4. Hukuk Dairesi 2012/2133 E. , 2013/1410 K.
"İçtihat Metni"MAHKEMESİ :Asliye Hukuk Mahkemesi
Davacı ... vekili Avukat ... tarafından, davalı ... vdl. aleyhine 03/11/2008 gününde verilen dilekçe ile manevi tazminat istenmesi üzerine mahkemece yapılan yargılama sonunda; davanın reddine dair verilen 17/11/2009 günlü kararın Yargıtay’ca incelenmesi davacı vekili tarafından süresi içinde istenilmekle temyiz dilekçesinin kabulüne karar verildikten sonra tetkik hakimi tarafından hazırlanan rapor ile dosya içerisindeki kağıtlar incelenerek gereği görüşüldü.
Dava, basın yolu ile kişilik haklarına saldırıdan dolayı uğranılan manevi zararın ödetilmesi istemine ilişkindir. Mahkemece istem reddedilmiş; karar, davacı tarafından temyiz olunmuştur.

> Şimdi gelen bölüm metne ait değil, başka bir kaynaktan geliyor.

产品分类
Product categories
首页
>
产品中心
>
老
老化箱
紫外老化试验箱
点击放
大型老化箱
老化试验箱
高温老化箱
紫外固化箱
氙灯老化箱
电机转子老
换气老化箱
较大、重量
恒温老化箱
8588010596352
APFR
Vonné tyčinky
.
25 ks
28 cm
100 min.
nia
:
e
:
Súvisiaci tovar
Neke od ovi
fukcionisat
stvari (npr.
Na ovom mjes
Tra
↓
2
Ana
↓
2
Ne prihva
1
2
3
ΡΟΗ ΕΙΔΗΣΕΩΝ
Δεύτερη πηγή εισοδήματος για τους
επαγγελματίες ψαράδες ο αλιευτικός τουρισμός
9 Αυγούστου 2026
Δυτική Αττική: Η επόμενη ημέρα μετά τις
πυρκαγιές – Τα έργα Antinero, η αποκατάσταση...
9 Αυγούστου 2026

Dava konusu olayda, Avrasya gazetesinin 07/08/2008 günlü sayısında; “... Sekreter Skandalı” başlığı altında yayınlanan haberde özetle, ... sekreteri olan davacı ...’ın, belediye başkanını ziyaret etmek isteyen bir iş adamını, başkanın bilgisi dışında uzun süre beklettiği, uygunsuz ve laubali konuşmalarda bulunduğu ileri sürülmüştür.

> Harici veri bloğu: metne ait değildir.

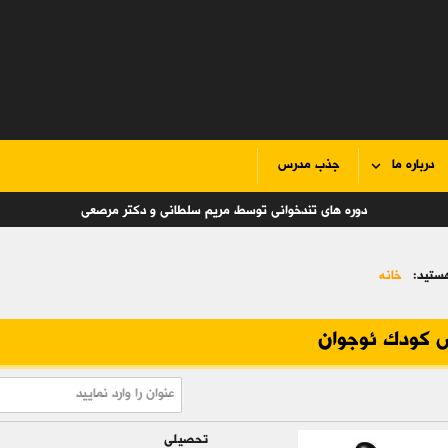
درباره ما
جذب مدرس
دوره های تندخوانی توسط مریم سلطانی و دکتر مرصعی
ستید:
خانه
 کودک ئوجوان
تحصیلی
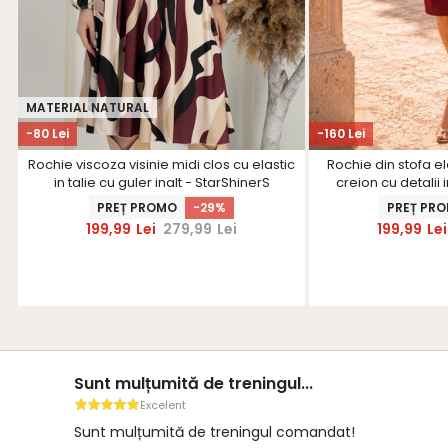
MATERIAL NATURAL
-80 Lei
-160 Lei
Rochie viscoza visinie midi clos cu elastic
Rochie din stofa ela
in talie cu guler inalt - StarShinerS
creion cu detalii 
curea - 
PREȚ PROMO
-29%
PREȚ PR
199,99
Lei
279,99
Lei
199,99
Lei
Sunt mulțumită de treningul...
Excelent
Sunt mulțumită de treningul comandat!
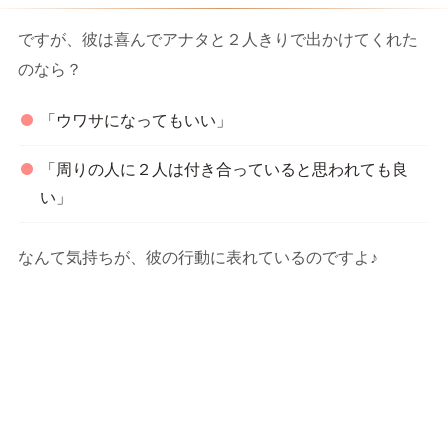
ですが、彼は喜んでアナタと２人きりで出かけてくれた
のなら？
「ウワサになってもいい」
「周りの人に２人は付き合っていると思われても良
い」
なんて気持ちが、彼の行動に表れているのですよ♪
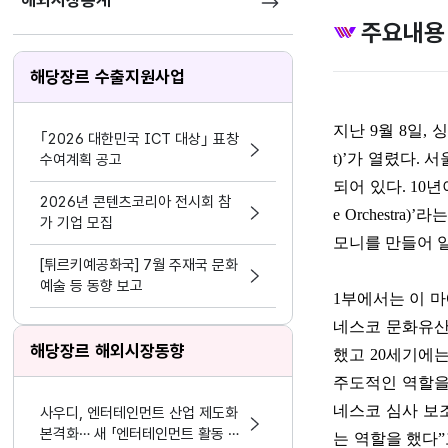
해외시장통계
주요내용
해당장르 수출지원사업
지난
9
월
8
일
,
싱
｢2026 대한민국 ICT 대상｣ 표창
t)’
가 열렸다
.
서
수여계획 공고
되어 있다
. 10
년
2026년 콘텐츠코리아 전시회 참
e Orchestra)’
라는
가 기업 모집
모니를 만들어 
[튀르키예공화국] 7월 주재국 문화
예술 등 동향 보고
1
부에서는 이 
네스코 문화유산
해당장르 해외시장동향
했고
20
세기에는
주도적인 역할을
네스코 심사 
사우디, 엔터테인먼트 산업 제도화
본격화… 새 「엔터테인먼트 활동 및
는 역할을 했다
”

Davacı, haberin gerçek olmadığını ve kişilik haklarına saldırıda bulunduğunu ileri sürerek manevi tazminat isteminde bulunmuştur. Davalılar ise davanın usul ve esas yönden reddi gerektiğini savunmuşlardır.

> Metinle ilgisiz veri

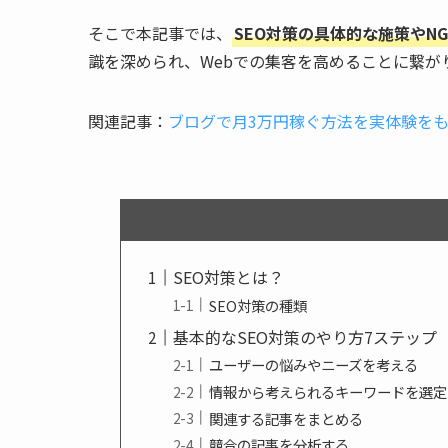
そこで本記事では、
SEO対策の具体的な施策やN
識を深められ、Webでの集客を高めることに繋が
関連記事：
ブログで月3万円稼ぐ方法を実体験を
SEO対策とは？
SEO対策の種類
基本的なSEO対策のやり方7ステップ
ユーザーの悩みやニーズを考える
情報から考えられるキーワードを選定
関連する記事をまとめる
競合の記事を分析する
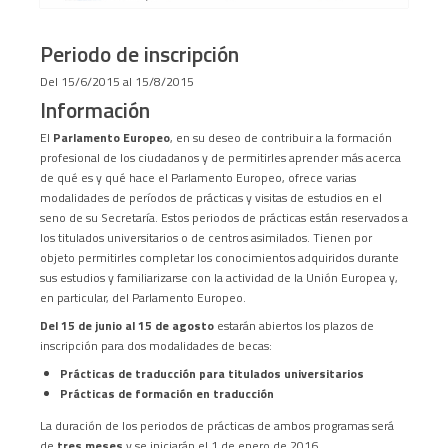
Periodo de inscripción
Del 15/6/2015 al 15/8/2015
Información
El
Parlamento Europeo
, en su deseo de contribuir a la formación
profesional de los ciudadanos y de permitirles aprender más acerca
de qué es y qué hace el Parlamento Europeo, ofrece varias
modalidades de períodos de prácticas y visitas de estudios en el
seno de su Secretaría. Estos periodos de prácticas están reservados a
los titulados universitarios o de centros asimilados. Tienen por
objeto permitirles completar los conocimientos adquiridos durante
sus estudios y familiarizarse con la actividad de la Unión Europea y,
en particular, del Parlamento Europeo.
Del
15 de junio al 15 de agosto
estarán abiertos los plazos de
inscripción para dos modalidades de becas:
Prácticas de traducción para titulados universitarios
Prácticas de formación en traducción
La duración de los periodos de prácticas de ambos programas será
de
tres meses
y se iniciarán el 1 de enero de 2016.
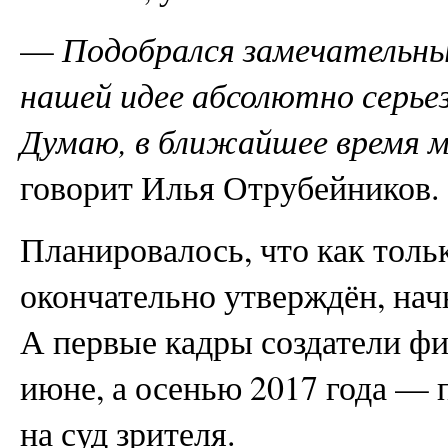
—
Подобрался замечательны
нашей идее абсолютно серьез
Думаю, в ближайшее время 
говорит Илья Отрубейников.
Планировалось, что как тольк
окончательно утверждён, нач
А первые кадры создатели фи
июне, а осенью 2017 года — 
на суд зрителя.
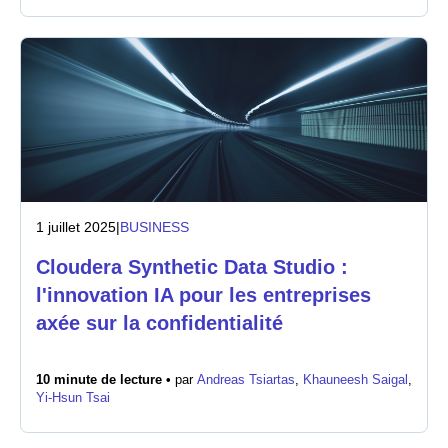
1 juillet 2025
|
BUSINESS
Cloudera Synthetic Data Studio :
l'innovation IA pour les entreprises
axée sur la confidentialité
10 minute de lecture •
par
Andreas Tsiartas
,
Khauneesh Saigal
,
Yi-Hsun Tsai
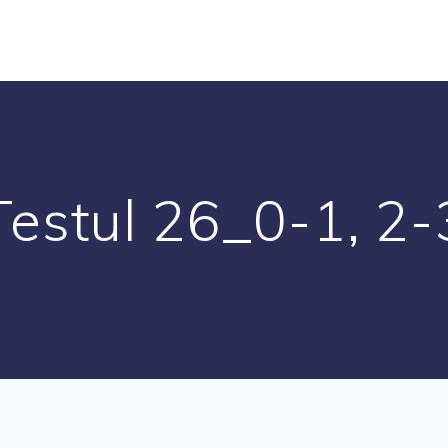
Testul 26_0-1, 2-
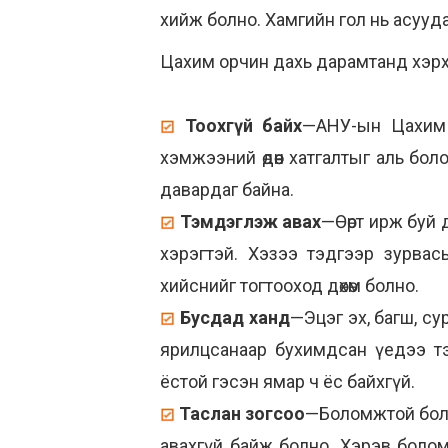
хийж болно. Хамгийн гол нь асууда
Цахим орчин дахь дарамтанд хэрхэ
Тоохгүй байх
—АНУ-ын Цахим о
хэмжээний өдөөн хатгалтыг аль боло
давардаг байна.
Тэмдэглэж авах
—Өөрт ирж буй
хэрэгтэй. Хэзээ тэдгээр зурвас
хийснийг тогтооход дөхөм болно.
Бусдад ханд
—Эцэг эх, багш, с
ярилцсанаар бухимдсан үедээ тэ
ёстой гэсэн ямар ч ёс байхгүй.
Таслан зогсоо
—Боломжтой бол 
авахгүй байж болно. Хэрэв боло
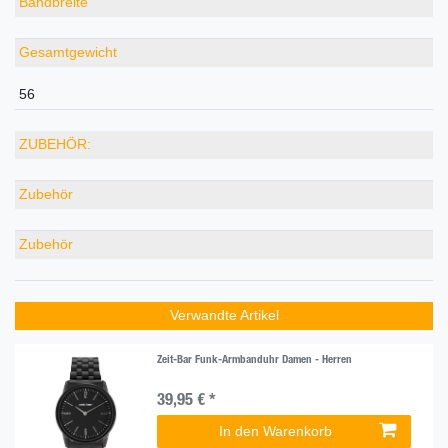
Bandbreite
Gesamtgewicht
56
ZUBEHÖR:
Zubehör
Zubehör
Verwandte Artikel
Zeit-Bar Funk-Armbanduhr Damen - Herren
39,95 € *
In den Warenkorb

Basın özgürlüğü, Anayasanın 28. maddesi ile 5187 sayılı Basın Yasasının 1. ve 3. maddelerinde düzenlenmiştir. Bu düzenlemelerde basının özgürce yayın yapmasının güvence altına alındığı görülmektedir. Basına sağlanan güvencenin amacı; toplumun sağlıklı, mutlu ve güvenlik içinde yaşayabilmesini gerçekleştirmektir. Bu durum da halkın dünyada ve özellikle içinde yaşadığı toplumda meydana gelen ve toplumu ilgilendiren konularda bilgi sahibi olması ile olanaklıdır. Basın, olayları izleme, araştırma, değerlendirme, yayma ve böylece kişileri bilgilendirme, öğretme, aydınlatma ve yönlendirmede yetkili ve aynı zamanda sorumludur. Basının bu nedenle ayrı bir konumu bulunmaktadır. Bunun içindir ki, bu tür davaların çözüme kavuşturulmasında ayrı ölçütlerin koşul olarak aranması, genel durumlardaki hukuka aykırılık teşkil eden eylemlerin değerlendirilmesinden farklı bir yöntemin izlenmesi gerekmektedir. Basın dışı bir olaydaki davranış biçiminin hukuka aykırılık oluşturduğunun kabul edildiği durumlarda, basın yoluyla yapılan bir yayındaki olay hukuka aykırılık oluşturmayabilir.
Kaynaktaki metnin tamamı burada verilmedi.